As he considered options that would allow him “to lead people I could mentor and train,” a business career looked appealing. Then one night he got a call from a good friend who had led a fellow platoon in Iraq. “He was in his second year of law school and he said, ‘I know how you think. You would love law school.’ Law would help me understand the rules of the game. Business school would help make the switch from the military to a career in which I had no previous experience.”

Styles of effective leadership

Attracted by Harvard’s “brand cachet,” Kurt visited a class on campus. “The classroom experience is so much richer that what you could learn on your own,” he says. “I was impressed, and have been increasingly impressed, by the level of students. Other institutions can’t replicate the quality of people and thought here.”

Two years in, the experience has already proved transformative. “In the military, I operated in an environment where I was expected to make the calls all the time,” Kurt says. “That seemed to be the only feasible way for responsible leadership to work. But being at Harvard, I’ve learned to be much more collaborative. It was a challenge at first, but I’ve come to appreciate the value of gathering input from other intelligent people. You can achieve better outcomes when you’re willing to be collaborative.”

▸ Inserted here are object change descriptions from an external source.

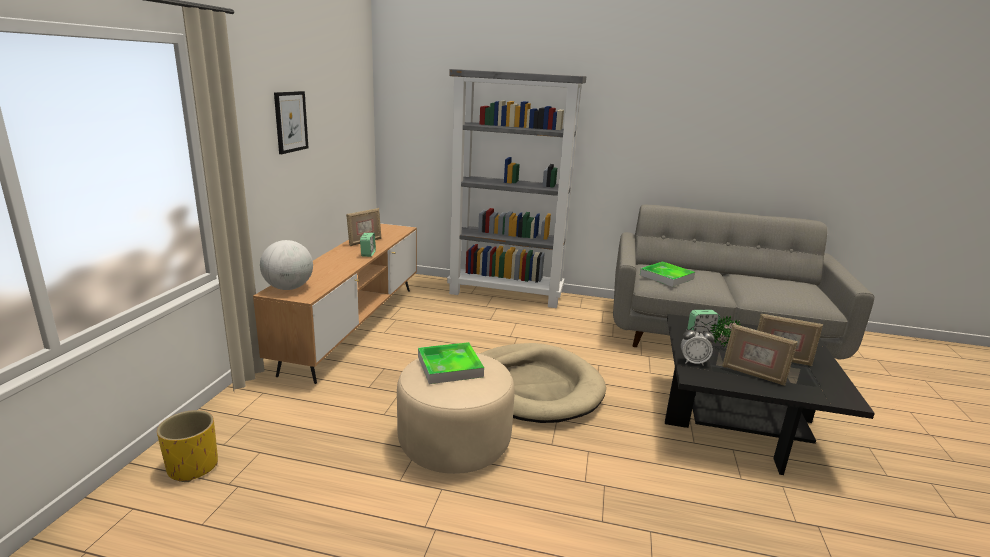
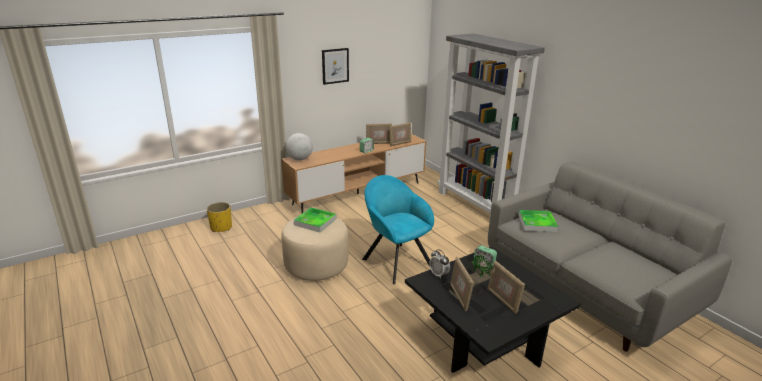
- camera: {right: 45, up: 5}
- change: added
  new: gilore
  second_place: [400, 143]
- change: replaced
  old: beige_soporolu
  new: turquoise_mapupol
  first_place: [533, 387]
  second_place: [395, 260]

Another surprise: “The outpouring of support for veterans was not what I expected. Veterans are incredibly well treated at both schools. Even people who are opposed to the politics behind the [Iraq] war are incredibly supportive.”

Books, comic and .com

In his first summer break, Kurt made two major moves. One was to marry his fianceé, Christina, whom he had met while he was a cadet at West Point and she a cadet at the Air Force Academy. The other was to trade three years of Inactive Ready Reserve for eighteen months in the National Guard.

Last summer, Kurt assumed a business role as a consultant for a family-owned retail comic books and collectibles business in Canada. “They were losing money and looking for someone to help them save the business. I had to recommend that they shut down. It wasn’t the outcome they were looking for, but I saved them a lot of wasted time and heartbreak.”

For his next internship, Kurt will take an operations role in Amazon.com’s largest distribution center, in Kentucky. “I’m really excited to have a team again,” he says. Under his leadership, they will assume responsibility for a portion of the facility. “We’re going to analyze it and make it more efficient. Can we do better than the way they’re currently running things?” Kurt hopes that the operations role will serve as a transition to his postgraduate ambitions to be “a general manager and ultimately a leader of a company.”